Ultimately the tribunal ordered that Euroland fix the structural damage and pay a further $253 to Tyree for the leaking exhaust repairs he’d already done.

However, Euroland’s owner Andrew Smith told NZME he believed the law student was being “excessively vexatious” in his litigation.
“It’s a nearly 30-year-old car with almost 300,000 on its odometer … frankly it’s ridiculous.”
Smith said he listed the car for a $1 reserve auction that ended up selling to Tyree for $4990 but he said he would have been happy to get $2000 for it.
He said the car was nearly 30 years old, had travelled more than a quarter of a million kilometres and in his opinion was at an age where a buyer shouldn’t expect it to look or work perfectly.
“There has to be a point where the Consumer Guarantees Act stops. How can it possibly apply to a car that old?
“We sold it with a warrant. It’s an old car there’s a fair and reasonable expectation in my view that you should expect to have to do some maintenance on a vehicle that’s way beyond its commercial life.”
Smith said the Act covered cars that were worth $30,000 to $40,000 and were only 10 years old in an equal manner as it covered vans like the one Tyree took him to the tribunal for.
Euroland’s official submissions to the tribunal were that Tyree’s expectations were too high for such an old vehicle and any reasonable buyer would expect it to require ongoing maintenance to pass bi-annual warrants – and that in any case, the company had obtained one from an independent certifier.
It also said the vehicle continued to pass inspections and the issues Tyree raised were ones inspectors had noted on their reports but had not failed the vehicle on.
Smith said he still had an offer on the table to purchase the vehicle back from Tyree for exactly what he paid for it but he’d have to remove the modifications he’d made.
He said he had made repairs to the vehicle but hadn’t done a complete structural rebuild like Tyree wanted because he said it wasn’t necessary.
Tyree told NZME he hadn’t received any compensation from Euroland nor had the company made the repairs ordered by the tribunal.
He said he submitted a long list of issues with the van not to claim compensation but rather to paint a picture of its overall condition.
Tyree, who is still using the vehicle, said that it took him six months to realise it was structurally unsafe.
“I was unknowingly driving around in an unsafe vehicle,” he said. “I wasn’t expecting a brand new vehicle but I was expecting a safe one.”
He believes the Consumer Guarantees Act applied to cars as old as his van and there were certain guarantees it needed to uphold in terms of acceptable quality.
Tyree said he tried to resolve the issue outside of the tribunal and it was Smith who told him to escalate his complaint to that level.
“Now that I’ve done exactly what they told me to and I’ve won they won’t pay me and they’re making me out to be excessively litigious.”
MVDT adjudicator Jason McHerron found that Tyree approached Euroland and asked them to fix the structural damage as well as rust around the boot latch.
When they refused McHerron said Tyree would have been entitled to reject the vehicle and obtain a refund.

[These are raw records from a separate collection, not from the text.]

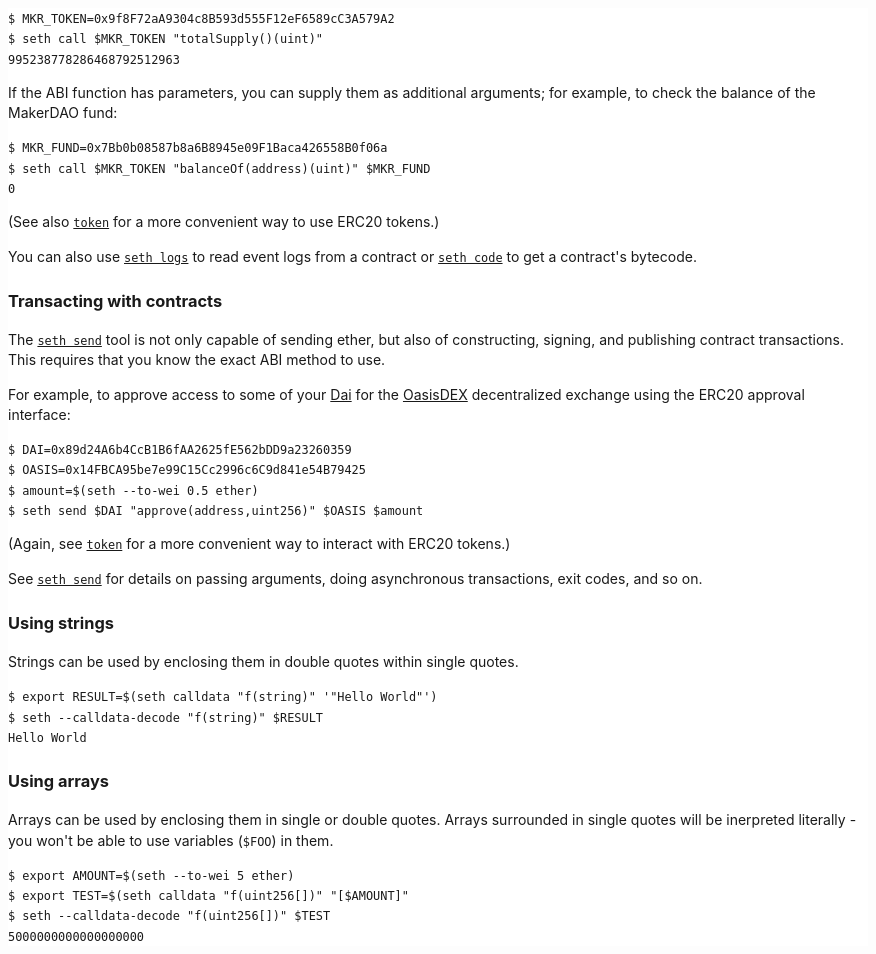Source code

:     $ MKR_TOKEN=0x9f8F72aA9304c8B593d555F12eF6589cC3A579A2
    $ seth call $MKR_TOKEN "totalSupply()(uint)"
    995238778286468792512963

If the ABI function has parameters, you can supply them as additional
arguments; for example, to check the balance of the MakerDAO fund:

    $ MKR_FUND=0x7Bb0b08587b8a6B8945e09F1Baca426558B0f06a
    $ seth call $MKR_TOKEN "balanceOf(address)(uint)" $MKR_FUND
    0

(See also [`token`](https://github.com/dapphub/dapptools/tree/master/src/token) for a more convenient way to use ERC20 tokens.)

You can also use [`seth logs`] to read event logs from a contract or
[`seth code`] to get a contract's bytecode.

### Transacting with contracts

The [`seth send`] tool is not only capable of sending ether, but also
of constructing, signing, and publishing contract transactions.
This requires that you know the exact ABI method to use.

For example, to approve access to some of your [Dai] for the
[OasisDEX] decentralized exchange using the ERC20 approval interface:

    $ DAI=0x89d24A6b4CcB1B6fAA2625fE562bDD9a23260359
    $ OASIS=0x14FBCA95be7e99C15Cc2996c6C9d841e54B79425
    $ amount=$(seth --to-wei 0.5 ether)
    $ seth send $DAI "approve(address,uint256)" $OASIS $amount

(Again, see [`token`](https://github.com/dapphub/dapptools/tree/master/src/token) for a more convenient way to interact with
ERC20 tokens.)

See [`seth send`] for details on passing arguments, doing asynchronous
transactions, exit codes, and so on.

### Using strings

Strings can be used by enclosing them in double quotes within single quotes.

    $ export RESULT=$(seth calldata "f(string)" '"Hello World"')
    $ seth --calldata-decode "f(string)" $RESULT
    Hello World

### Using arrays

Arrays can be used by enclosing them in single or double quotes. Arrays
surrounded in single quotes will be inerpreted literally - you won't be able
to use variables (`$FOO`) in them.

    $ export AMOUNT=$(seth --to-wei 5 ether)
    $ export TEST=$(seth calldata "f(uint256[])" "[$AMOUNT]"
    $ seth --calldata-decode "f(uint256[])" $TEST
    5000000000000000000


[the dapphub collective]: https://dapphub.com
[ledger nano s]: https://www.ledgerwallet.com/products/ledger-nano-s
[infura]: https://infura.io
["command substitution"]: https://www.gnu.org/software/bash/manual/html_node/Command-Substitution.html
[ethereum foundation's donation address]: https://www.ethereum.org/donate
[the nix package manager]: https://nixos.org/nix
[makerdao cdp utility]: https://github.com/makerdao/dai-cli
[`seth --abi-decode`]: #seth---abi-decode
[`seth --from-ascii`]: #seth---from-ascii
[`seth --from-bin`]: #seth---from-bin
[`seth --from-wei`]: #seth---from-wei
[`seth --to-wei`]: #seth---to-wei
[`seth --to-int256`]: #seth---to-int256
[`seth --to-uint256`]: #seth---to-uint256
[`seth --to-bytes32`]: #seth---to-bytes32
[`seth --to-address`]: #seth---to-address
[`seth --max-int`]: #seth---max-int
[`seth --max-uint`]: #seth---max-uint
[`seth --min-int`]: #seth---min-int
[`seth --to-ascii`]: #seth---to-ascii
[`seth --to-dec`]: #seth---to-dec
[`seth --to-hex`]: #seth---to-hex
[`seth --calldata-decode`]: #seth---calldata-decode
[`seth block-number`]: #seth-block-number
[`seth gas-price`]: #seth-gas-price
[`seth abi`]: #seth-abi
[`seth age`]: #seth-age
[`seth balance`]: #seth-balance
[`seth balance`]: #seth-balance
[`seth block`]: #seth-block
[`seth bundle-source`]: #seth-bundle-source
[`seth call`]: #seth-call
[`seth calldata`]: #seth-calldata
[`seth chain`]: #seth-chain
[`seth chain-id`]: #seth-chain-id
[`seth code`]: #seth-code
[`seth debug`]: #seth-debug
[`seth estimate`]: #seth-estimate
[`seth etherscan-source`]: #seth-etherscan-source
[`seth events`]: #seth-events
[`seth help`]: #seth-help
[`seth keccak`]: #seth-keccak
[`seth logs`]: #seth-logs
[`seth ls`]: #seth-ls
[`seth ls`]: #seth-ls
[`seth mktx`]: #seth-mktx
[`seth nonce`]: #seth-nonce
[`seth publish`]: #seth-publish
[`seth receipt`]: #seth-receipt
[`seth run-tx`]: #seth-run-tx
[`seth send`]: #seth-send
[`seth sign`]: #seth-sign
[`seth storage`]: #seth-storage
[`seth tx`]: #seth-tx
[makerdao]: https://makerdao.com
[dai stablecoin system]: https://makerdao.com
[dai]: https://makerdao.com
[oasisdex]: https://oasisdex.com
[`ethsign`]: https://github.com/dapphub/dapptools/blob/master/src/ethsign/README.md
[`hevm`]: https://github.com/dapphub/dapptools/blob/master/src/hevm/README.md
[ledger wallet linux instructions]: https://ledger.zendesk.com/hc/en-us/articles/115005165269-What-if-Ledger-Wallet-is-not-recognized-on-Linux-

However, Tyree wanted to hold on to the van because of the modifications he’d made to it, which he considered added to its value.
Tyree initially took this to the Disputes Tribunal, where the referee estimated the total cost of the structural and rust repairs would be under $2000. Tyree supplied quotes that estimated the structural repairs alone would be a maximum of $5000.
Tyree’s submissions to the MVDT were that the van was not of “warrantable standard” due to it being structurally unsound despite having a fresh warrant when it was sold, and that Euroland misrepresented its condition.
He raised a number of issues including a brake imbalance, corrosion in the floor, an oil leak, rust in several places and uneven tyre wear.
However, the tribunal ruled that Euroland only failed to deliver acceptable quality on the exhaust leak, structural damage in the boot, the lack of a spare wheel cage and one spot of rust.
McHerron also rejected a number of Tyree’s claims about the advertising and condition of the van.
“There is nothing specific about the general description of the vehicle in the Trade Me listing that I consider to be misleading or in respect of which the vehicle did not comply,” McHerron said.
“In any event, I do not consider that Kenneth has established that the vehicle has not been fit-for-purpose either as a private vehicle or for use for road trips as a van for self-contained travel.
“Kenneth freely admitted continuing to use the vehicle despite its defects and driving it several thousand kilometres since purchasing it.”
McHerron said Euroland had no “proactive obligation” to disclose repairs that needed to be carried out to obtain a warrant of fitness before selling it to Tyree.
As for Tyree’s claim of $4000 in stress compensation, McHerron found that Tyree had been able to secure multiple warrants for the van despite Vehicle Testing NZ initially failing it.
“Moreover, the evidence shows that Kenneth has driven more than 12,000km in the vehicle since purchasing it,” he said.
“Kenneth’s claim for stress and inconvenience due to inability to use the vehicle as intended is not persuasive in light of the fact that the evidence showed that the vehicle has remained largely operational and usable by Kenneth.”